# Excel Hilfe benötigt! Ahhhhh ich bin ein Noob!(Ich brauche nochmal Hilfe!)



## TheBadFrag (29. Oktober 2019)

*Excel Hilfe benötigt! Ahhhhh ich bin ein Noob!(Ich brauche nochmal Hilfe!)*

Was ganz simples und ich bekomme es nicht geschissen! 

Ich brauche eine Formel für eine bedingte Formatierung.
Wenn ich in meiner Tabelle an irgendeiner Stelle ein "x" eintrage, soll das Feld selber, 1 Feld rechts davon und 2 Felder links davon in einer Farbe markiert werden. Wenn allerdings das "x" in einem Wort z.B. vorkommt, dann soll nichts passieren.


Hilfe!


----------



## PC-Bastler_2011 (29. Oktober 2019)

*AW: Excel Hilfe benötigt! Ahhhhh ich bin ein Noob!*

Bedingte Formatierung --> Zellwert / gleich / ="x" --> wird angewendet auf "deine Zellen eintragen"

Das mit den gleichen Farben auf den anderen Zellen soll ohne Inhalt sein?


----------



## TheBadFrag (29. Oktober 2019)

• **Verfügbare Daten**
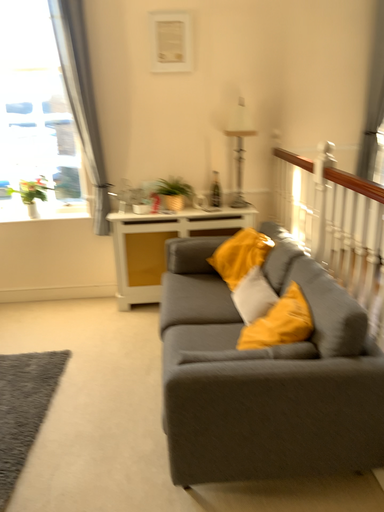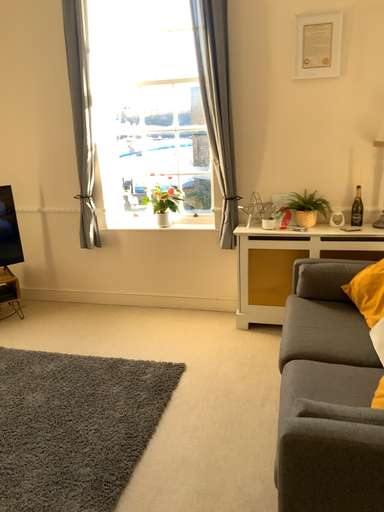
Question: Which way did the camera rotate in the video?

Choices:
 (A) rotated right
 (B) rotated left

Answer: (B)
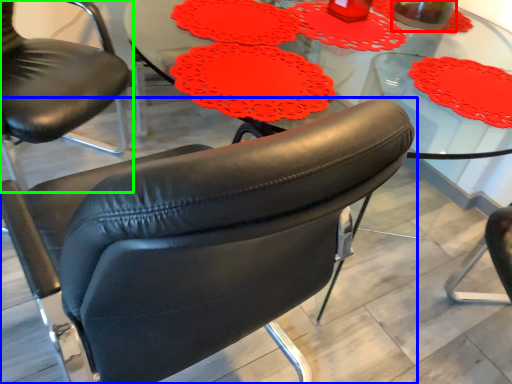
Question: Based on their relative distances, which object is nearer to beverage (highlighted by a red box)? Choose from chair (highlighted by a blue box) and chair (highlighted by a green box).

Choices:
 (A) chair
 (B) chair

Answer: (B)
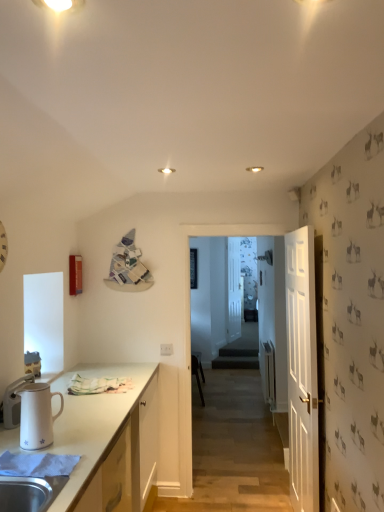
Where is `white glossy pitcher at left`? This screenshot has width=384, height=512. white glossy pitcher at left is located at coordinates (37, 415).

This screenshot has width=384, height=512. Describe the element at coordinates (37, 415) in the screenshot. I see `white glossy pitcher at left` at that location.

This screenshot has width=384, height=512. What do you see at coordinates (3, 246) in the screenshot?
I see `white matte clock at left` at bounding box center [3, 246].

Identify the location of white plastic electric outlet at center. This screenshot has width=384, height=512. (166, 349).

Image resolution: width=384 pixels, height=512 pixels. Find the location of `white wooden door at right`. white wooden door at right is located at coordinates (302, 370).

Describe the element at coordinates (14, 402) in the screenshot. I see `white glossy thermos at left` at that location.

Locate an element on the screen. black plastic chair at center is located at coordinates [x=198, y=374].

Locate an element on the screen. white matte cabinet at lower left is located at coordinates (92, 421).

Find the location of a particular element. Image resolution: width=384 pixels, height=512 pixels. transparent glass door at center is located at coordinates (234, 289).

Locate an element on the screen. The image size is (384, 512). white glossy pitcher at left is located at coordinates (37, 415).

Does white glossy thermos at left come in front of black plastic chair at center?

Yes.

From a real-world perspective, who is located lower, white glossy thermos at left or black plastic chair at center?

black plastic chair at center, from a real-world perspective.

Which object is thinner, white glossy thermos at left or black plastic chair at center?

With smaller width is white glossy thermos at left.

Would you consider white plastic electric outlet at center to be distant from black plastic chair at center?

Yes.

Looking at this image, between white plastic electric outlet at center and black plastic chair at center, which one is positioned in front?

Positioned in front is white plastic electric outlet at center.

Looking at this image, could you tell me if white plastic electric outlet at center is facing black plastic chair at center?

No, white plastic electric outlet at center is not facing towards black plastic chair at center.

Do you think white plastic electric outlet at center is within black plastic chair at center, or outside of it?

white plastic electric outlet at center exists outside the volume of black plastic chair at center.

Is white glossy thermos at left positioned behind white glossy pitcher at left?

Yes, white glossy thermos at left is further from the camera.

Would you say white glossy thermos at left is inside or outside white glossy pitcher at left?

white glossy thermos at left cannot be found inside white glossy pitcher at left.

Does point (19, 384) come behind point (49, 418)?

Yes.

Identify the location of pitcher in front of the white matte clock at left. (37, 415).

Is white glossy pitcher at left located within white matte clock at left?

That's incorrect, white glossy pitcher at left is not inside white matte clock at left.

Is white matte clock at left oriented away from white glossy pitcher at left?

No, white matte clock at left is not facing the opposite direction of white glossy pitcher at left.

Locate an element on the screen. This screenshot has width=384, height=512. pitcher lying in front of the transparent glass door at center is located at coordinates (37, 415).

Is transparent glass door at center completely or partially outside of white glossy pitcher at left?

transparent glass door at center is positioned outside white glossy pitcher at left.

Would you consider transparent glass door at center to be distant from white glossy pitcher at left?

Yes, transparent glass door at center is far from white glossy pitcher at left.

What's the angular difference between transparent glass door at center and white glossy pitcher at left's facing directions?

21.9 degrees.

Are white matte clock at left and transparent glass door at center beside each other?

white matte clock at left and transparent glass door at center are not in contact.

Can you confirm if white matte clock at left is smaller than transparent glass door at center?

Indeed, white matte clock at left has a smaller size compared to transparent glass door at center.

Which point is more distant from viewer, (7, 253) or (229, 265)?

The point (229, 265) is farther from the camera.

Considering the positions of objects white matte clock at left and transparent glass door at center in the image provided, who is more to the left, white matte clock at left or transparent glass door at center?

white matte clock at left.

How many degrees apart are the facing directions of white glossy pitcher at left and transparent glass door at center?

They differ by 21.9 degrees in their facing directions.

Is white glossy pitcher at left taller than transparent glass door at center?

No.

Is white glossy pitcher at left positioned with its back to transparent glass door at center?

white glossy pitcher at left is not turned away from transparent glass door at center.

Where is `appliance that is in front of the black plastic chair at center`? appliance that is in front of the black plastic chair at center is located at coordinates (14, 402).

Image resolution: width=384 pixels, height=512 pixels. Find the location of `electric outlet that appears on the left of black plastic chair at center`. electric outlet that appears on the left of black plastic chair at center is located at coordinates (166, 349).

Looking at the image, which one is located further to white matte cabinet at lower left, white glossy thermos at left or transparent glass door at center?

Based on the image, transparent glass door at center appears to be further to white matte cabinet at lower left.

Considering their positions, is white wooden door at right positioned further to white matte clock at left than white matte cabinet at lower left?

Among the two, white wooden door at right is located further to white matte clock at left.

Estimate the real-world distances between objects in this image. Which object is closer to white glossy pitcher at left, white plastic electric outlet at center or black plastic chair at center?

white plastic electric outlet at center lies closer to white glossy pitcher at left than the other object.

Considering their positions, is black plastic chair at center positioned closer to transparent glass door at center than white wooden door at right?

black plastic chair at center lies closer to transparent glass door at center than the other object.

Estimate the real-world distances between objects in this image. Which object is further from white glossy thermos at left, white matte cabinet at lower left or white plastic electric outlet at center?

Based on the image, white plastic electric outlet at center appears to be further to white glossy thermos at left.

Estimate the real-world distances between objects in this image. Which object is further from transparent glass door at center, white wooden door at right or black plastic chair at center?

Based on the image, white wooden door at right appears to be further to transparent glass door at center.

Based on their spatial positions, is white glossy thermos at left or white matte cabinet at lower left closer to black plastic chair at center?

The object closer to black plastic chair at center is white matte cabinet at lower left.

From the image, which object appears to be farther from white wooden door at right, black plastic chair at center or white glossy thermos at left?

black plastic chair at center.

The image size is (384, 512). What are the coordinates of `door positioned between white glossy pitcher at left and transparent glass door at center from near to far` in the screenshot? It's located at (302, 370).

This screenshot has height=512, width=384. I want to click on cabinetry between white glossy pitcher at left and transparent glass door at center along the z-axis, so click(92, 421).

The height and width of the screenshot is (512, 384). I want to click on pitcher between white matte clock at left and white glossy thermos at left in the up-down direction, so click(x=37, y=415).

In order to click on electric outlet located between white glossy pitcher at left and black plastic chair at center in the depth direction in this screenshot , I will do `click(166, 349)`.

---

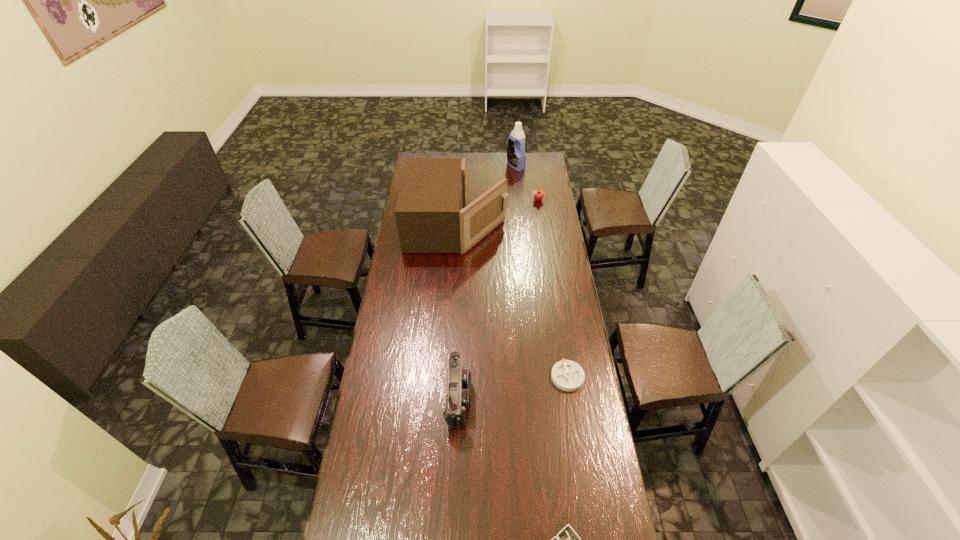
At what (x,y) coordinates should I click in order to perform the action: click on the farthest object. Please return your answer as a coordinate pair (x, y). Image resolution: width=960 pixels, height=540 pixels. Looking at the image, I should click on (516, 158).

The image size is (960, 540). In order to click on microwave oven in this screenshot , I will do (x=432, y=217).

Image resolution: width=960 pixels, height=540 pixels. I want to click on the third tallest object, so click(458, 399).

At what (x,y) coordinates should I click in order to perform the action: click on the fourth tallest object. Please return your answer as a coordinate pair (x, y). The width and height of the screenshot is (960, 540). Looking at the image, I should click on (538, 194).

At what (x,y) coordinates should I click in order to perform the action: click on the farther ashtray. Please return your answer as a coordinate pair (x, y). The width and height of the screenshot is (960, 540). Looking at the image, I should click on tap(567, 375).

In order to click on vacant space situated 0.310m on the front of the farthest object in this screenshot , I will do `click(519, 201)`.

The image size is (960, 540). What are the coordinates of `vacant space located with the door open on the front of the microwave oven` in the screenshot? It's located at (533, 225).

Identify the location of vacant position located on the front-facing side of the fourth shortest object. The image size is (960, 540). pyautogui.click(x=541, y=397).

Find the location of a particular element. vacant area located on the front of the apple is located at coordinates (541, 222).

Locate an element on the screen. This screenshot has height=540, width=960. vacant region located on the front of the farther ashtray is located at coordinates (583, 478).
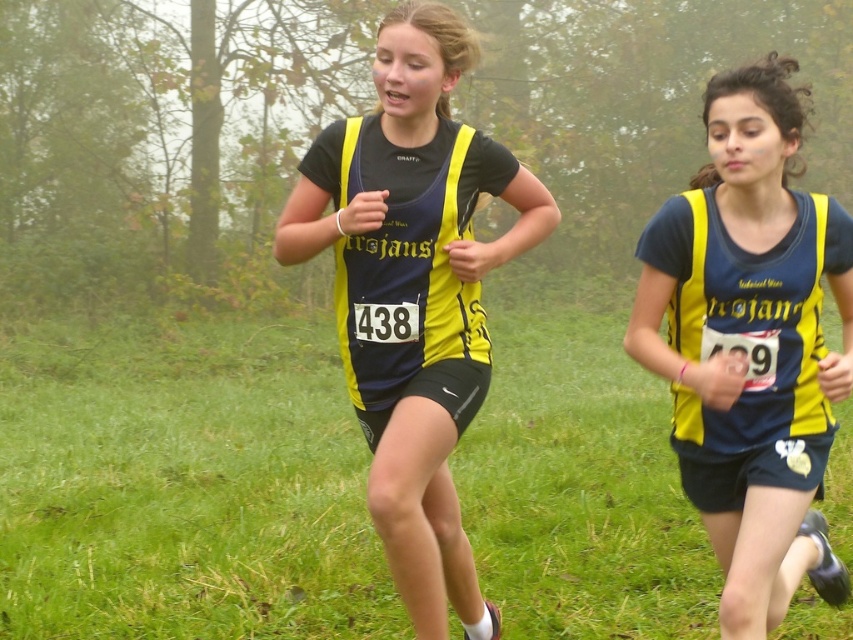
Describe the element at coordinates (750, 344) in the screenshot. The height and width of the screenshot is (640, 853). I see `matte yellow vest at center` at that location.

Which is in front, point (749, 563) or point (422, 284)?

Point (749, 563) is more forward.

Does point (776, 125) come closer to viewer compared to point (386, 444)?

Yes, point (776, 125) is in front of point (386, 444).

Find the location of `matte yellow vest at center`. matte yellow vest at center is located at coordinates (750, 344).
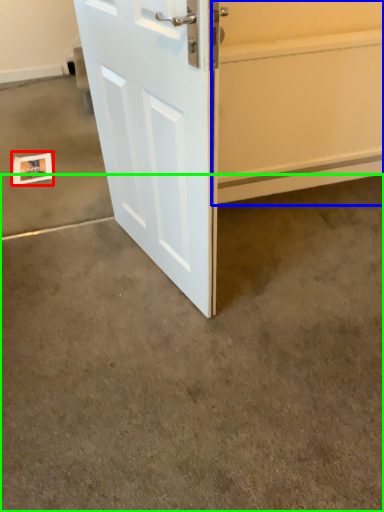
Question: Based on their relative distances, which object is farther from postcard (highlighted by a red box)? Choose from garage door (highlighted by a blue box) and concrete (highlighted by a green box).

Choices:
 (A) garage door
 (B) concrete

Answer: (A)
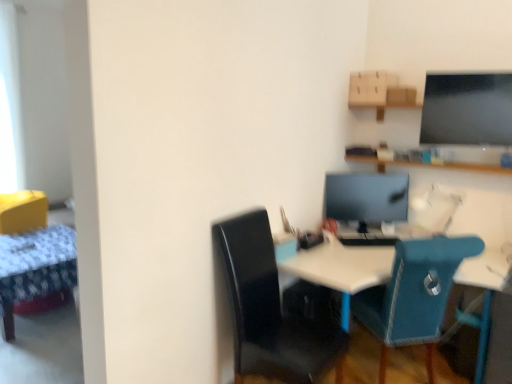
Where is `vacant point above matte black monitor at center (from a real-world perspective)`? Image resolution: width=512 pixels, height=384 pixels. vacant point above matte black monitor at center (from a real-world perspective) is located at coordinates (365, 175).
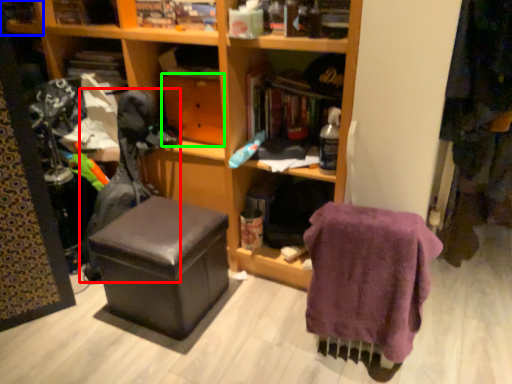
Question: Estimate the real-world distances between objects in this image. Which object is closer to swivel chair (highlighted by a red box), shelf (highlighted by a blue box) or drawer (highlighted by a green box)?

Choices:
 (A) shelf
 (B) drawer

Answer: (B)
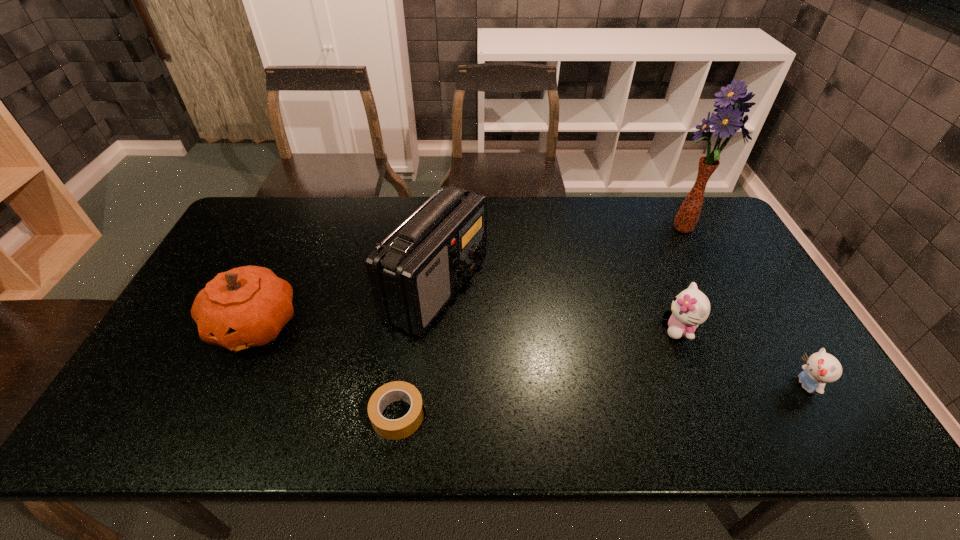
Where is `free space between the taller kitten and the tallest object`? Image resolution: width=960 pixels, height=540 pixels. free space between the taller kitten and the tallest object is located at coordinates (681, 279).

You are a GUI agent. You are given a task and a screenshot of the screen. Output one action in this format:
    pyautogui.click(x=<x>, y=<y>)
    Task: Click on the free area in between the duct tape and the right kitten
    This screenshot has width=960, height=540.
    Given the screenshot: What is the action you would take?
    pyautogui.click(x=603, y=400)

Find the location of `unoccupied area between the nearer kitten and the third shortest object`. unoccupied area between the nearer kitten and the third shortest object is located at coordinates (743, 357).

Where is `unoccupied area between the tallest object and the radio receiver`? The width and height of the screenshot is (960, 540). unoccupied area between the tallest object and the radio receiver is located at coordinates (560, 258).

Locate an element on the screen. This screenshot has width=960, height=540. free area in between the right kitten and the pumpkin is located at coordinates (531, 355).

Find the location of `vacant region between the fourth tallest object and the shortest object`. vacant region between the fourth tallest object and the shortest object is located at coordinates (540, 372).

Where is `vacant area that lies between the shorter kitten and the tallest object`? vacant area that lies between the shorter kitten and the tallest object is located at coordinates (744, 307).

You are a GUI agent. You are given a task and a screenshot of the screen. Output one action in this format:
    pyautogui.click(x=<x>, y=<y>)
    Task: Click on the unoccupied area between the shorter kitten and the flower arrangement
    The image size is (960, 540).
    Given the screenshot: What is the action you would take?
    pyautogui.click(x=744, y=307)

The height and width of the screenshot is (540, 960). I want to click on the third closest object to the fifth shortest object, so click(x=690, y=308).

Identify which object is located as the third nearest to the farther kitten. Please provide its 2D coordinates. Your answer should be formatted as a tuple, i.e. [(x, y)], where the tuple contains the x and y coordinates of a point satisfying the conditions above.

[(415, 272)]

* * *

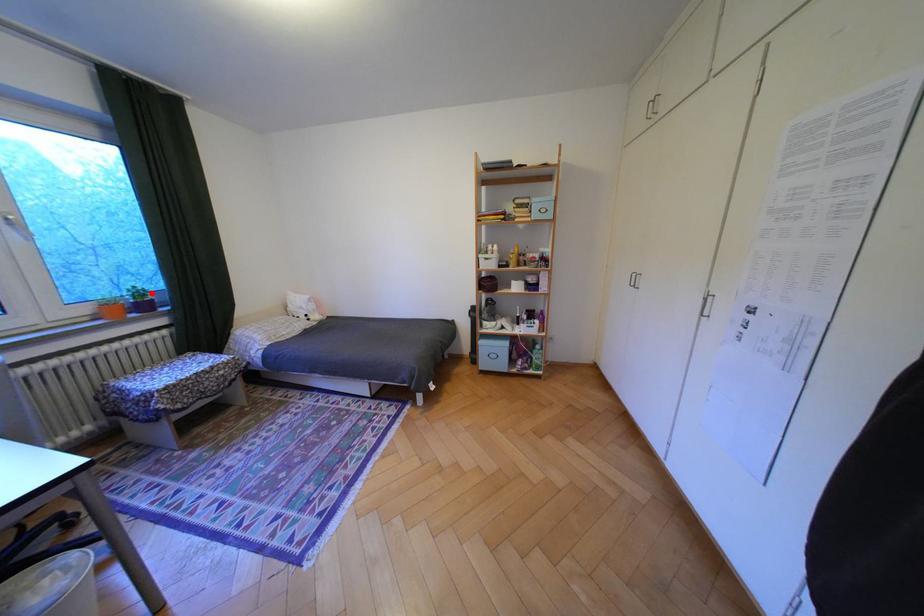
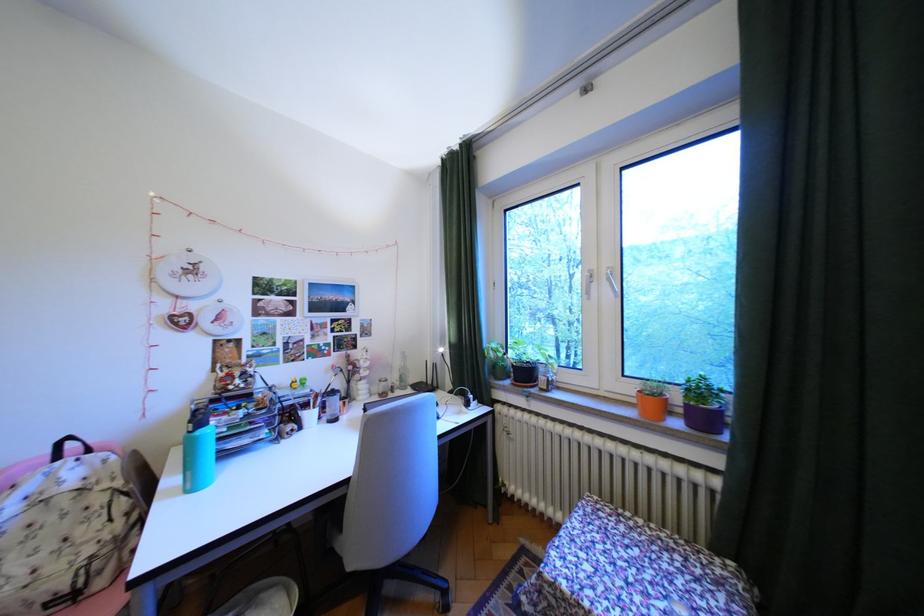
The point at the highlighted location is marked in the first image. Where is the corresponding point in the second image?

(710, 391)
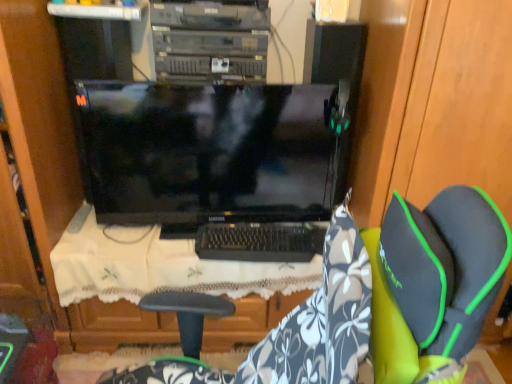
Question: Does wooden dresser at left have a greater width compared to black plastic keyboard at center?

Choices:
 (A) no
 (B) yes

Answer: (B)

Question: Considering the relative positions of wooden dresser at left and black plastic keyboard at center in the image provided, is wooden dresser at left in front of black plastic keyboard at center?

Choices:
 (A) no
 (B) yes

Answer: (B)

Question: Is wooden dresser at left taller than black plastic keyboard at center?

• **Selbst ausprobieren**
Nenne bitte alle Felder, die laut dem Textauszug farbig markiert werden sollen, sobald an irgendeiner Stelle der Tabelle ein „x“ eingetragen wird.

• **Lösung der Aufgabe**
- das Feld mit dem „x“ selbst
- das eine Feld rechts davon
- die zwei Felder links davon